DATA FOR THIS EXERCISE
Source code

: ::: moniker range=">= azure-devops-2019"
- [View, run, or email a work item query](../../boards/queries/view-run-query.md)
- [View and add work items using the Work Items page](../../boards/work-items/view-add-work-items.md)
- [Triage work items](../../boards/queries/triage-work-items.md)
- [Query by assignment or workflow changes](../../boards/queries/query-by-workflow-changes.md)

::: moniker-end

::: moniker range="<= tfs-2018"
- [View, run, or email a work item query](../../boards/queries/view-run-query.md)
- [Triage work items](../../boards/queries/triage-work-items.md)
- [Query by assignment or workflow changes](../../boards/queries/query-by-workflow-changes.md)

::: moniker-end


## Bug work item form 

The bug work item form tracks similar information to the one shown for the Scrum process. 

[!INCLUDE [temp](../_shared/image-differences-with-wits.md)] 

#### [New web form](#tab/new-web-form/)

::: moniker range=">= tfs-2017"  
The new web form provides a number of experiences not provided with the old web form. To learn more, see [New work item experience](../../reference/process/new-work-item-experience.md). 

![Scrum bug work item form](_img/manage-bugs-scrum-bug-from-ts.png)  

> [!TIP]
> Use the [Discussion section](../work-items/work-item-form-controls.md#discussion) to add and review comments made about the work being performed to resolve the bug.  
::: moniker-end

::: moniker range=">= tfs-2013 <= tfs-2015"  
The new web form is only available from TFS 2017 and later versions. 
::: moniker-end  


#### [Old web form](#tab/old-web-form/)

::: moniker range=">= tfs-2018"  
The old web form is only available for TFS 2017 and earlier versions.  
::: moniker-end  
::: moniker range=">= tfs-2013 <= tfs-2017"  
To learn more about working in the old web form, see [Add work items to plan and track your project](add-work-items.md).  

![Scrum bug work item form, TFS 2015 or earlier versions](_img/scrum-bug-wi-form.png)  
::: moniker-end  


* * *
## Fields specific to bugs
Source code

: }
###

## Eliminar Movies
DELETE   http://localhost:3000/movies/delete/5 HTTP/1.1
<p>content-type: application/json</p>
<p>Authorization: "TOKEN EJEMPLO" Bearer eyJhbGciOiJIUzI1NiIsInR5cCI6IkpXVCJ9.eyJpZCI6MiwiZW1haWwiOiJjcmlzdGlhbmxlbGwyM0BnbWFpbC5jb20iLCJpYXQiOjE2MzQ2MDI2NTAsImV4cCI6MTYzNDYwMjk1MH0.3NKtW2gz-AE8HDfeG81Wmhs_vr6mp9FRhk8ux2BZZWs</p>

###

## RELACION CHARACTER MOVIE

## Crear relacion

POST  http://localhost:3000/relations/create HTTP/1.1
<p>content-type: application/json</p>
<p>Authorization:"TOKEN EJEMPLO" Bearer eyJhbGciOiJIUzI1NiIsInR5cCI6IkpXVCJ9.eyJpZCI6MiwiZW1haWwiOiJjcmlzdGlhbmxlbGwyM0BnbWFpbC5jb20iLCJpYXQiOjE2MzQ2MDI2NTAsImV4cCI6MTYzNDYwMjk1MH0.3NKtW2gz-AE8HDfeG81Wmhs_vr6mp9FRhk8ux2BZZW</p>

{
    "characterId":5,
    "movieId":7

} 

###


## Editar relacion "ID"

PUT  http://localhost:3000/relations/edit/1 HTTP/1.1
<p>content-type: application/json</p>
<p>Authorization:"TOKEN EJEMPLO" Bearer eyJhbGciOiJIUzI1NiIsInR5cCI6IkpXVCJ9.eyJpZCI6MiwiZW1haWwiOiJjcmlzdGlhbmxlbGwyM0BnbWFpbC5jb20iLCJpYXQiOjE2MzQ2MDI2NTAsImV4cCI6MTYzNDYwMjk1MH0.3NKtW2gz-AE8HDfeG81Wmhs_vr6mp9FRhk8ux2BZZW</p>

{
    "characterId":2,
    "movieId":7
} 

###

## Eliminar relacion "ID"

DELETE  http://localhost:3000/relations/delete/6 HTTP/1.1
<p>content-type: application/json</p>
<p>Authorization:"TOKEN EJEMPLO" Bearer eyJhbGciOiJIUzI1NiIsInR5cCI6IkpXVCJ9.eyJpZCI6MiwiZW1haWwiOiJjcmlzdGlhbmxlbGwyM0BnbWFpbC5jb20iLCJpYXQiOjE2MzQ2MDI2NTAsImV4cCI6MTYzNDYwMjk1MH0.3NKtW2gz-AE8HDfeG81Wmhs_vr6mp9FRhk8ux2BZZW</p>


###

WHAT YOU WILL DO
In the data, take the part that opens with the line containing "## Eliminar Movies" and closes with the line containing "## Editar relacion". Switch every "localhost:3000" in it to "localhost:8080", and write out only those lines with nothing else changed.

EXERCISE RESPONSE
## Eliminar Movies
DELETE   http://localhost:8080/movies/delete/5 HTTP/1.1
<p>content-type: application/json</p>
<p>Authorization: "TOKEN EJEMPLO" Bearer eyJhbGciOiJIUzI1NiIsInR5cCI6IkpXVCJ9.eyJpZCI6MiwiZW1haWwiOiJjcmlzdGlhbmxlbGwyM0BnbWFpbC5jb20iLCJpYXQiOjE2MzQ2MDI2NTAsImV4cCI6MTYzNDYwMjk1MH0.3NKtW2gz-AE8HDfeG81Wmhs_vr6mp9FRhk8ux2BZZWs</p>

###

## RELACION CHARACTER MOVIE

## Crear relacion

POST  http://localhost:8080/relations/create HTTP/1.1
<p>content-type: application/json</p>
<p>Authorization:"TOKEN EJEMPLO" Bearer eyJhbGciOiJIUzI1NiIsInR5cCI6IkpXVCJ9.eyJpZCI6MiwiZW1haWwiOiJjcmlzdGlhbmxlbGwyM0BnbWFpbC5jb20iLCJpYXQiOjE2MzQ2MDI2NTAsImV4cCI6MTYzNDYwMjk1MH0.3NKtW2gz-AE8HDfeG81Wmhs_vr6mp9FRhk8ux2BZZW</p>

{
    "characterId":5,
    "movieId":7

} 

###


## Editar relacion "ID"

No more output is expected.